The iOS binary has a standard-quality TTS voice predownloaded for most languages. For Japanese, this voice is called Kyoko. As of iOS 17, there are 4 available Japanese voices: Kyoto, Otoya, Hattori, and O-ren. Kyoto and Otoya have a separate “enhanced” quality voice.
As of the initial release of Count Biki, the learner can choose any of the voices they’ve downloaded from the iOS settings to use in their listening quiz. Using alternate voices requires going deep into the iOS accessibility settings and downloading ~70MB voice files. We’ve included instructions within the Count Biki settings that show the step-by-step of how to add voices, but unfortunately there’s no way to make this process more automated yet.

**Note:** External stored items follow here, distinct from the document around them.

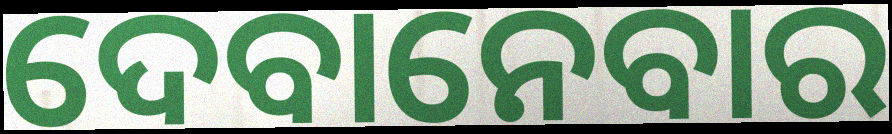
ଦେବାନେବାରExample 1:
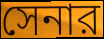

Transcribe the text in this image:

সেনার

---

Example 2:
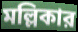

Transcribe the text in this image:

মল্লিকার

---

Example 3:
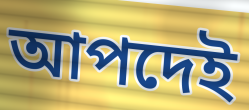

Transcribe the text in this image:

আপদেই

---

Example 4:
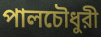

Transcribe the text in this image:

পালচৌধুরী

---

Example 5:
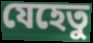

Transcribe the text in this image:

যেহেতু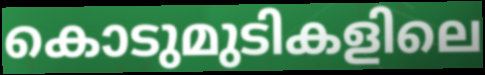
കൊടുമുടികളിലെ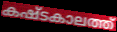
കഷ്ടകാലത്ത്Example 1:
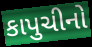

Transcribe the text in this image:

કાપુચીનો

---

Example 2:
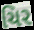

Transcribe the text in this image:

ચિર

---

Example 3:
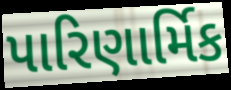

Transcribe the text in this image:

પારિણાર્મિક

As AI-powered TTS engines become commodities over the next few years, I’ll be looking to increase the variety, accuracy, and aesthetics of the TTS component of the app.

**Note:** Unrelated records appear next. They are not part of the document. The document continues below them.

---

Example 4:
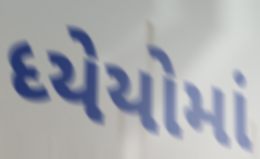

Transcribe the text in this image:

ધ્યેયોમાં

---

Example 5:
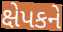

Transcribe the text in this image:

ક્ષેપકનેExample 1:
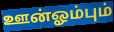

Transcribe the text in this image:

ஊன்ஓம்பும்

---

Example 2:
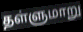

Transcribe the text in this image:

தள்ளுமாறு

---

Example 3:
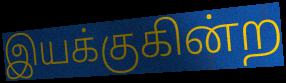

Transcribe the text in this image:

இயக்குகின்ற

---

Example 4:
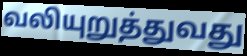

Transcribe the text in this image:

வலியுறுத்துவது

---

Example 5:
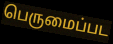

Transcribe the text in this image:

பெருமைப்பட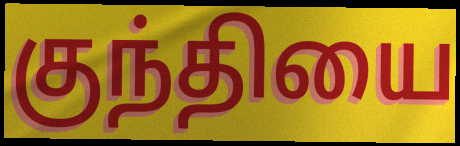
குந்தியை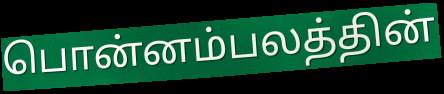
பொன்னம்பலத்தின்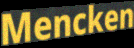
Mencken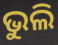
ଭୁଲି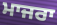
ਮਾਜਰਾ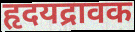
हृदयद्रावकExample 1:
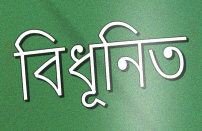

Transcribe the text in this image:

বিধূনিত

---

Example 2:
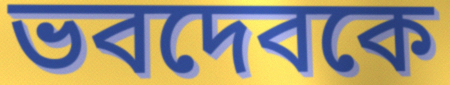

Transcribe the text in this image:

ভবদেবকে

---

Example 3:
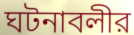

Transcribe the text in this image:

ঘটনাবলীর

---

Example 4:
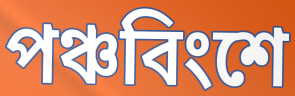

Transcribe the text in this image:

পঞ্চবিংশে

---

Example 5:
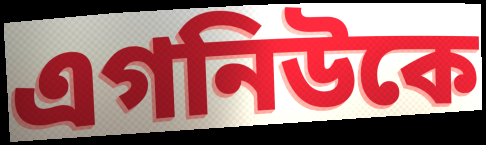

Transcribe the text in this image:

এগনিউকে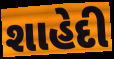
શાહેદી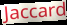
JaccardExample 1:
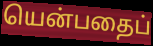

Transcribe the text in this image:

யென்பதைப்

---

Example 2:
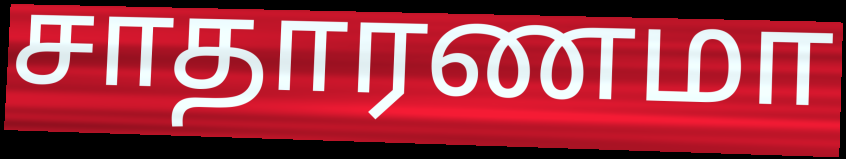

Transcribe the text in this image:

The iOS TTS engine does include APIs for changing the speaking rate and pitch. I find the default rate to be a little quick. In the Count Biki app settings the app includes sliders for modifying both the rate and pitch. The extreme settings are definitely extreme, but I didn’t want to artificially limit them for the initial release.

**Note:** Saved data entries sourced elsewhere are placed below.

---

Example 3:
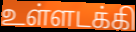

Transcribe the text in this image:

உள்ளடக்கி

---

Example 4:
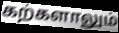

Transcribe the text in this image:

கற்களாலும்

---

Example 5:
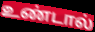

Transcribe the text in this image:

உண்டால்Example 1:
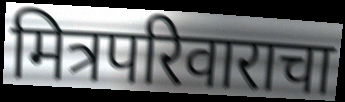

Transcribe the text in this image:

मित्रपरिवाराचा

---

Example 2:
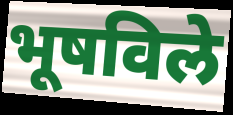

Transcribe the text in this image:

भूषविले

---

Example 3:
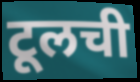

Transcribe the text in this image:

टूलची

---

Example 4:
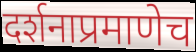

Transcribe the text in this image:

दर्शनाप्रमाणेच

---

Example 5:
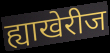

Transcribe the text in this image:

ह्याखेरीज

Generally, seeing the results of a quiz is important for a few reasons. You want to spend more time practicing questions you’ve missed. You want an overview of your progress over time in mastering a topic.
Going along with the utility ethos of the app, I’ve only included the most basic quiz results; the results are displayed inline on the listening quiz screen and slightly more detailed on the session settings screen.
As much as I wanted to create an elaborate results system for the initial release, the more I considered it, the more work I realized it would take to make it useful and not get in the way. It also seemed like it’d end up as an endless rabbit hole of complexity that would make implementing other skills and topics more difficult.
The naive solution of showing a big list or correct or incorrect questions doesn’t seem like it’d add a lot of value on its own. I’d rather spend more time considering a few key metrics that I could extract for the user that are 1. understandable at a glance and 2. immediately actionable. I’m regretfully offloading the burden of progress tracking onto the user while the app is still taking shape.
Most apps have an info/settings page that collects all kinds of disparate non-essential functions. Count Biki will probably end up with its mutable settings spread out across a few different contexts, so this page is more about tips, support, and legal info.
In app purchases
When I was first charging for my apps, the App Store didn’t have in app purchases. It was actually still the era of the “lite version” - a completely separate binary and listing on the App Store with only a subset of features that would link users to pay for and download the full version.
Since I’m starting to dip my toes in the water in building a self-sustaining independent app business, but my app isn’t at subscription-level value yet (in my opinion), I figured I’d try out the tip jar payment model. The plan is that almost all features are free upon first release, but features added in the future will require a pay-what-you-want-once upgrade. I called this “Transylvania Tier” as a nod to the vampire theme.
There is one unlockable feature: alternate app icons.
I’m hoping Count Biki will prove to be an invaluable addition to learners’ study materials. There are plenty more topics and features that complement the theme and goal of the app that I’ll continue to chip away at over time and as I get more feedback from learners.